好了——
①蒙馬特區,巴黎的一個區,藝術家多半住在那兒。
“你會覺得奇怪的,威特拉,”第沙有一天對他說,“單憑做點兒聰明的手勢,你就可以叫他們明白多少英語。
”
尤金曾經嘲笑過第沙所說的他自己的困難與成功,但是他發現第沙是對的。
手勢很有用,而且一般都是完全可以被人了解的。
他和安琪拉在旅館裡住了幾天以後,終于租下了一間工作室。
這間工作室非常舒适,是在尤金覺得很方便的一所房子的三層樓上。
它是由凱爾涅商行巴黎鋪子的阿昆先生介紹的。
另一個藝術家芬雷-伍德那年夏天正好要離開巴黎。
尤金随後想起來,璐碧-堪尼在芝加哥曾經對他提起過這個人。
由于查理先生那封懇切的信,阿昆先生非常關心,一定要把尤金舒舒服服地安頓好,于是建議他租下這間房子,費用聽他的便——四十法郎一個月。
尤金去瞧了瞧,覺得很喜歡。
這間工作室在樓後邊,外面臨着一所小花園,由于地面向西傾斜,而建築物行列又恰巧中斷,所以還俯瞰着一大片巴黎市景,以及聖母院①的雙塔和陡立的愛菲爾塔②。
晚上看着都市的燈火閃爍,真是令人陶醉。
尤金一回來總把椅子拖近他最喜歡的那個窗口;安琪拉就忙着沖檸檬水、冰茶或是在火鍋上練習她的烹饪技術。
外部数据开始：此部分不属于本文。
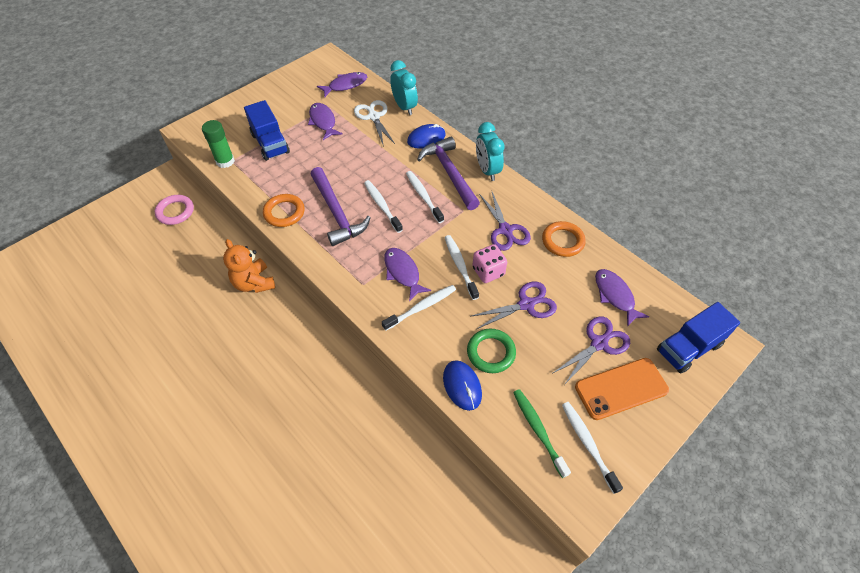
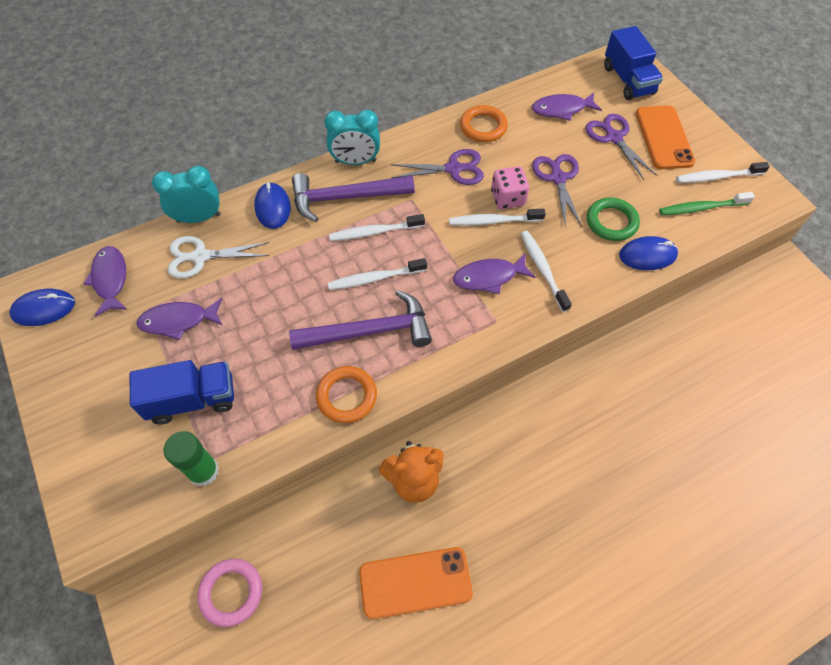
camera: 75 degrees left, 5 degrees up
(184, 299) = (415, 583): none -> orange phone
(318, 67) = (44, 309): none -> blue mouse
她在遞給他看的一張标準的美國菜單上,顯露出了當家的才能和勤勞的個性。
這是她獨到的地方。
她總上鄰近的雜貨鋪、熟菜鋪、面點鋪和蔬菜攤去,把她需要的那幾件東西買上極少的數量(向來總挑選最好的),然後仔細地把它們烹饪出來。
她是個極高明的廚娘,最喜歡擺上一桌的珍馐美味。
她并不覺得需要什麼交遊,因為單跟尤金呆在一塊兒,她就夠快樂的了,而且她覺得他也必須跟她呆在一塊兒。
她不想單獨上哪兒去——隻想跟着他;她總把一切思想和行動藏在心裡,等他說出他樂意怎樣——
①聖母院,巴黎的一座大教堂,初建于一一六三年。
②愛菲爾塔,巴黎的一座鐵塔,高九百八十四英尺。
對于尤金,巴黎最妙的地方就是它的清新,以及它那表現在各方面的豐富的藝術精神。
他望着穿了寬敞的紅褲子、藍上衣,戴着紅便帽的矮小的法國軍人;披披肩、佩短劍的警察;或是帶着一副悠然高超的神氣的馬車夫;他望着他們,從來不感到厭倦。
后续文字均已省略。